A Path Toward Less Restrictive Regulation

My colleague Travis Fisher recently co-wrote a piece in the Wall Street Journal on utility reform in New Hampshire. The New Hampshire story should be quite familiar to anyone who studies financial markets.

The state’s highly regulated electricity industry is struggling to provide consumers with the power they need. To solve the problem, the legislature came up with a simple solution: Anyone who produces electricity in New Hampshire won’t be subject to public-utility regulation provided they don’t connect to the existing grid.

The financial sector can learn from this example. It is also overregulated, and something akin to a light version of this New Hampshire solution has already been a success for a slice of the banking sector. (More about that below.) An expanded version is exactly what’s needed in financial markets.

Yes, that’s right—financial markets do not need to be regulated like public utilities. The fact that financial markets, especially banks, are increasingly regulated as if they were utilities is nothing to be happy about.

The existing regulatory framework makes it harder for people to provide financial services, and the supposed benefit from this approach—financial stability—has remained elusive for centuries.

Bank Regulation Has Yet to Provide Stability

Supposedly, financial markets need prescriptive rules to guarantee safety, and if we can just get the rules right, everything will be fine.

The fact that this approach has never worked should not surprise anyone. If we are going to allow people to take financial risks, something which a free society must allow, then there is simply no way to compile a set of rules that guarantees everything will be fine.

Thinking it will one day work is akin to thinking socialism will finally work once we try the “right” version. It’s wishful thinking.

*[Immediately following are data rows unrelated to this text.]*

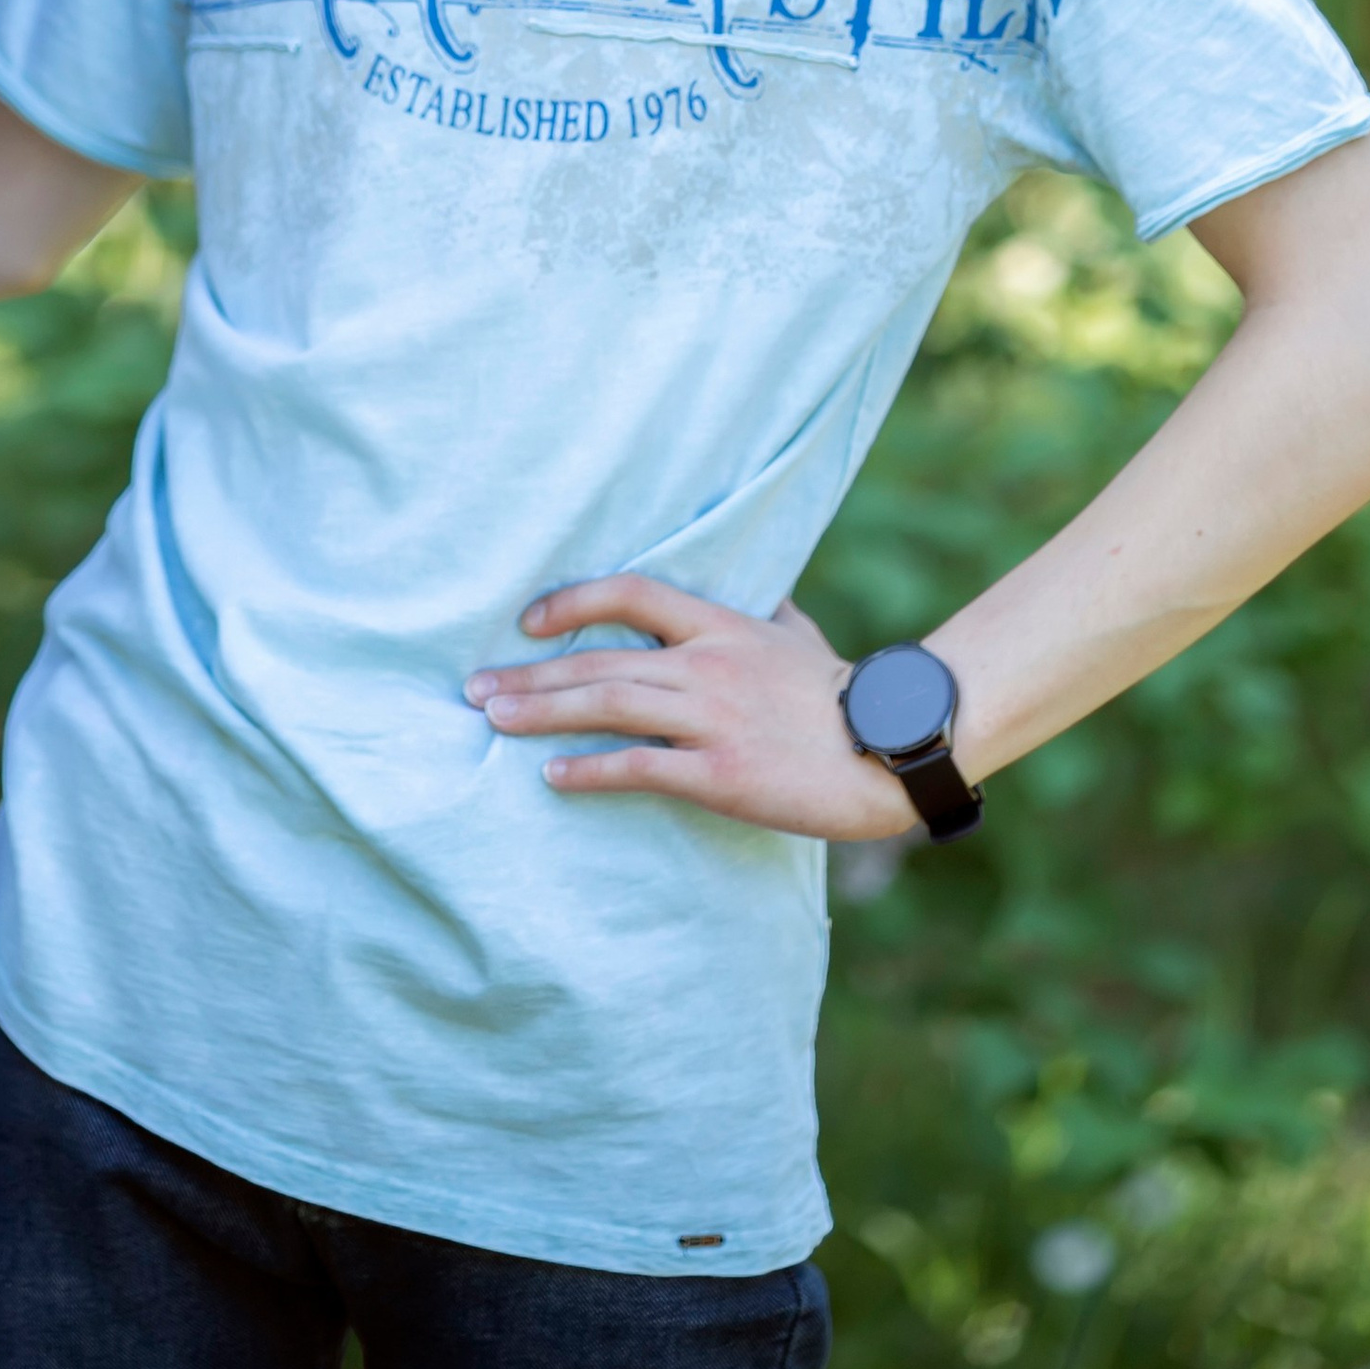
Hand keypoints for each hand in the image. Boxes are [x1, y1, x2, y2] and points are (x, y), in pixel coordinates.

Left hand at [466, 577, 916, 840]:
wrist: (894, 747)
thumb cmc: (845, 693)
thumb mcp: (801, 635)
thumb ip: (770, 613)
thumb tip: (765, 591)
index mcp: (720, 624)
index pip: (629, 592)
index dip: (571, 602)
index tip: (527, 622)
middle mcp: (706, 662)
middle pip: (598, 658)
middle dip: (529, 674)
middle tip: (474, 689)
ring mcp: (712, 717)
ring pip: (608, 705)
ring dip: (541, 713)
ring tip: (492, 721)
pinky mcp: (721, 771)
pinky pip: (640, 766)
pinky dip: (589, 770)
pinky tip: (553, 777)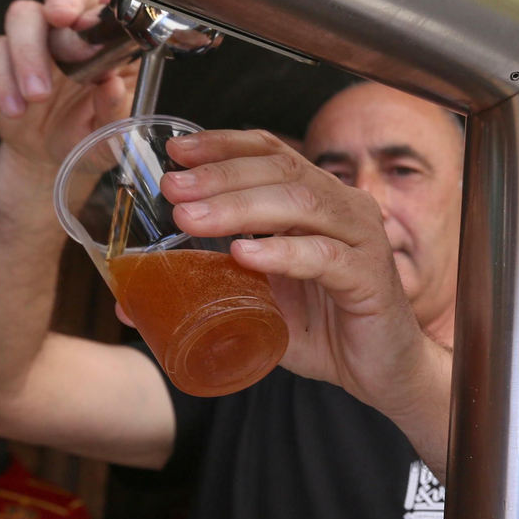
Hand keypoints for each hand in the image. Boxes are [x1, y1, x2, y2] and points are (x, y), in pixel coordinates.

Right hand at [0, 0, 137, 174]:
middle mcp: (71, 32)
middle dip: (62, 1)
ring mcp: (36, 41)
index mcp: (107, 42)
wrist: (51, 157)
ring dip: (29, 51)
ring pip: (23, 15)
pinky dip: (2, 80)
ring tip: (38, 95)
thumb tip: (112, 86)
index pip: (106, 7)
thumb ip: (115, 110)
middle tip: (62, 22)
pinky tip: (16, 108)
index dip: (100, 7)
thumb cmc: (88, 135)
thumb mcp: (110, 133)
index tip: (94, 20)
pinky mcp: (4, 59)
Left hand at [157, 130, 449, 424]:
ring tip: (191, 219)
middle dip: (220, 176)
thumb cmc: (325, 330)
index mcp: (320, 201)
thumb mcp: (262, 299)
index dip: (225, 145)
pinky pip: (325, 255)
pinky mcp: (371, 278)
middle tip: (172, 189)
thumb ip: (216, 284)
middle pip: (281, 171)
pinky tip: (245, 254)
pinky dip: (282, 252)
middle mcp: (345, 208)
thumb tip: (136, 292)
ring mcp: (362, 239)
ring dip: (240, 207)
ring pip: (300, 205)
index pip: (273, 153)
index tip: (177, 152)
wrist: (383, 373)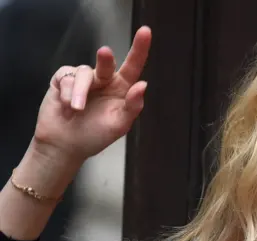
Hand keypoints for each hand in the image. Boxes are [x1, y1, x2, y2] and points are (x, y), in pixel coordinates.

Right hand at [33, 26, 151, 160]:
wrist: (64, 146)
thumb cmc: (94, 136)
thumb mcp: (118, 125)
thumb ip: (132, 106)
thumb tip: (143, 85)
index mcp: (121, 89)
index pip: (132, 66)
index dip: (139, 49)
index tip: (146, 32)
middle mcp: (104, 81)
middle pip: (107, 62)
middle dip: (105, 58)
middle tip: (105, 53)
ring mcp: (84, 80)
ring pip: (83, 72)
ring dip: (79, 92)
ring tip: (76, 109)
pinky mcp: (63, 80)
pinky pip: (66, 77)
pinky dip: (67, 92)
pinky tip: (66, 105)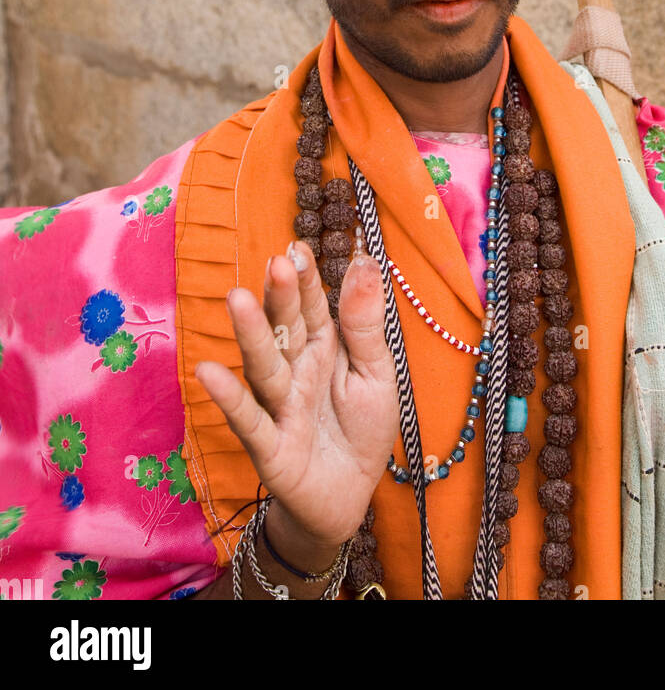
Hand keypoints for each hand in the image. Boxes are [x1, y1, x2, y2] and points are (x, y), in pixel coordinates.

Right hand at [195, 242, 398, 561]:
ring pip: (264, 367)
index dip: (305, 279)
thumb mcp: (377, 373)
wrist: (351, 496)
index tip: (296, 247)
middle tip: (276, 262)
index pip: (311, 306)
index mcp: (322, 347)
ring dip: (252, 335)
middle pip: (285, 329)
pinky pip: (250, 421)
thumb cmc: (361, 429)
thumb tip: (365, 261)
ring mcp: (279, 406)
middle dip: (280, 297)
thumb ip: (365, 323)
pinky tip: (209, 373)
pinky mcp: (270, 448)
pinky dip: (231, 400)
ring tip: (237, 300)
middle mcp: (295, 370)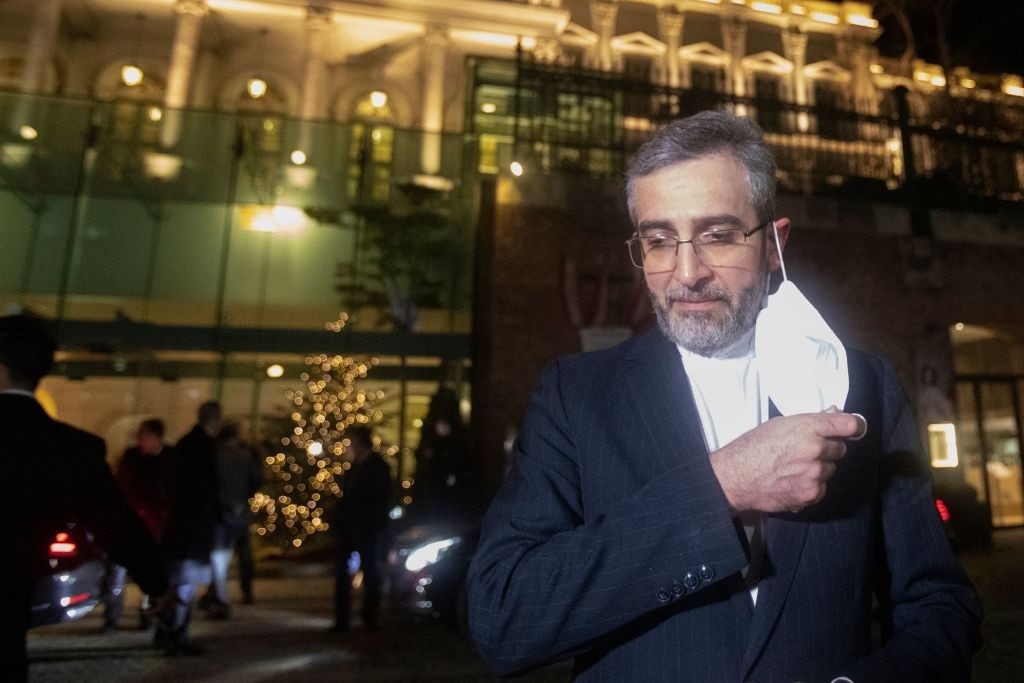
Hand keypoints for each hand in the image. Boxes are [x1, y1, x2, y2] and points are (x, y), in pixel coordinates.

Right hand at [708, 410, 859, 513]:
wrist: (735, 476)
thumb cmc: (752, 447)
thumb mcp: (779, 425)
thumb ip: (809, 421)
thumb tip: (834, 413)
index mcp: (807, 428)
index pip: (847, 424)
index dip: (853, 426)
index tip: (853, 429)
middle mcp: (815, 449)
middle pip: (840, 449)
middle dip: (826, 449)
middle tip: (805, 451)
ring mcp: (814, 474)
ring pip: (831, 470)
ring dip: (819, 469)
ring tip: (794, 468)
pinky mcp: (811, 493)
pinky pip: (822, 487)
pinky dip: (812, 486)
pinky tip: (792, 481)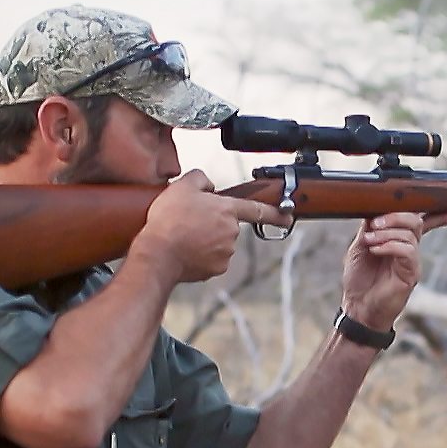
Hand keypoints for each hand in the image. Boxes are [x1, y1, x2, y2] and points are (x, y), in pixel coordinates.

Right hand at [129, 170, 291, 283]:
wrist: (158, 253)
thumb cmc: (168, 219)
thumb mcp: (181, 187)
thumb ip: (200, 179)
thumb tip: (209, 186)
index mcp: (227, 210)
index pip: (256, 208)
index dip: (274, 212)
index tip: (288, 217)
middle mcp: (231, 232)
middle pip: (227, 226)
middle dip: (213, 224)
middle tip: (189, 222)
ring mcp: (226, 253)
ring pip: (219, 243)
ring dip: (206, 240)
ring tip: (184, 237)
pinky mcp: (216, 269)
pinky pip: (212, 259)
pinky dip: (201, 256)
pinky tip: (185, 251)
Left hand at [339, 211, 446, 330]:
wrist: (358, 306)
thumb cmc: (359, 278)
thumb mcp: (360, 246)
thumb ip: (369, 227)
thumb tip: (376, 209)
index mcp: (400, 240)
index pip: (423, 222)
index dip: (439, 213)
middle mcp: (410, 249)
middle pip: (416, 221)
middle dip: (396, 216)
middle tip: (375, 223)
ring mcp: (412, 261)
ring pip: (410, 234)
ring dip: (387, 232)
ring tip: (370, 241)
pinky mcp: (412, 273)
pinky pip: (408, 251)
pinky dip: (390, 245)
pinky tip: (376, 250)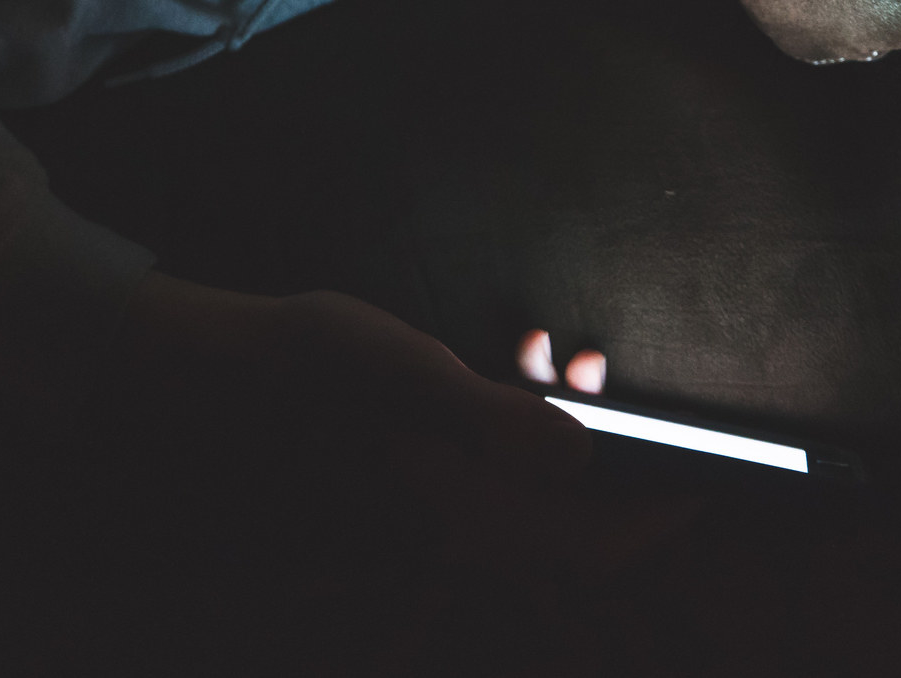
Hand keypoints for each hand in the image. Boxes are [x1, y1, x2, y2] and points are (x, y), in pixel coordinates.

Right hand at [90, 279, 701, 665]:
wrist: (197, 371)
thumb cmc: (292, 365)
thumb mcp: (397, 370)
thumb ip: (489, 417)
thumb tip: (579, 450)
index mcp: (452, 507)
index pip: (577, 544)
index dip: (650, 521)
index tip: (703, 482)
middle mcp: (446, 521)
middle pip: (565, 526)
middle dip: (613, 461)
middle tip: (612, 381)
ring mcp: (425, 503)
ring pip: (529, 493)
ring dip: (564, 434)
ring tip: (561, 357)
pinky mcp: (407, 474)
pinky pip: (491, 469)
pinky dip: (519, 425)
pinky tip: (509, 361)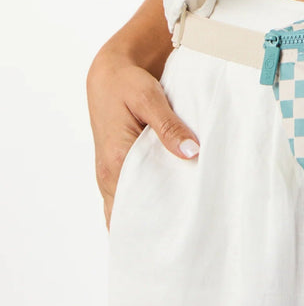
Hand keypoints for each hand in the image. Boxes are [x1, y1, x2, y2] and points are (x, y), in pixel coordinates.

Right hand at [86, 47, 199, 230]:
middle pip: (131, 215)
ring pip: (130, 208)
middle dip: (156, 226)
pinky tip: (171, 207)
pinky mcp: (119, 169)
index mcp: (116, 161)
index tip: (181, 232)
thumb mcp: (150, 98)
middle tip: (190, 233)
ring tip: (184, 225)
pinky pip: (130, 195)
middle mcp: (109, 173)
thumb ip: (169, 127)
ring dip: (152, 216)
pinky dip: (147, 204)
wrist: (110, 73)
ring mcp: (111, 174)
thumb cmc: (128, 84)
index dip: (156, 223)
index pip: (133, 208)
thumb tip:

Regulators make mistakes because they’re people too, and nobody has perfect foresight. The current approach trusts regulators’ judgment instead of the judgment of everyone else, and it results in everyone else having less control over their own money. It’s left us with a massive set of rules that protect incumbent firms more than anyone else. It slows down innovation and shrinks economic opportunities for everyone, including the people who would otherwise pay less for those services and those who would otherwise provide new services.

But it does not have to be this way.

Free Enterprise Works in Financial Markets Too

Financial regulation can be based on rules that mainly protect people from fraudulent behavior. Financial regulation does not have to be based on restricting what people can do with their money because regulators deem certain choices as “too risky.” Perhaps most importantly, financial losses don’t have to be backed up by the government, a process that results in people taking more risks than they otherwise would.

If Congress wants a resilient financial sector, then they’ll let people exercise their own judgment, cautiously, knowing that they will make mistakes. That won’t lead to perfect outcomes, but no approach will, especially one that tries to maintain stability.

Even the basic idea behind federal deposit insurance has already failed. Supposedly, it provides the confidence necessary to conduct banking, but even people covered by FDIC insurance “run” to get their money out of failing banks. Yet Congress keeps flirting with expanding FDIC coverage practically every time there’s a banking problem.

The good news is the banking sector already has a blueprint for moving away from the failed regulatory approach. It’s the light version of the New Hampshire electricity market solution: The community bank leverage ratio that was enacted in 2018.

Expand the Community Bank Leverage Ratio

The CBLR was designed to give “small” banks a way to simplify their capital requirements. The mechanics are as follows: Any bank with assets less than $10 billion can get an exemption from the general bank capital rules if it chooses to maintain a higher capital ratio. As of 2024, about 40 percent of the nation’s “small” banks took the deal.

So, let’s expand it. Just like the New Hampshire electric utility exemption, the expansion would give people a choice.

In this optional framework, anyone who maintains a higher capital ratio can open a bank wherever they like and be exempt from the existing regulations that dictate how banks can operate. They would still be prohibited from committing fraud—that’s not a banking regulation.

To make this work, the new banks would be explicitly prohibited from purchasing FDIC insurance or participating in any Federal Reserve or Federal Home Loan Bank lending programs. Existing banks could start affiliates to take advantage of the new opportunities.

If the existing federal system really is so great, nobody will take the new option and there’s nothing to worry about.

Let Bankers Run Their Banks

Maybe the take-up rate won’t be so high, but nothing about the existing regulatory system resembles anything a rational person would construct. If we can’t dismantle it piece by piece, then let’s give people an option to live under a different system.

Either way, federal officials need to come to grips with the fact that a free enterprise system is best, even in financial markets. The regulatory framework should let bankers be bankers, not force them to operate the way federal regulators want them to operate.

Let’s hope that the New Hampshire electricity revolution sparks something in financial markets.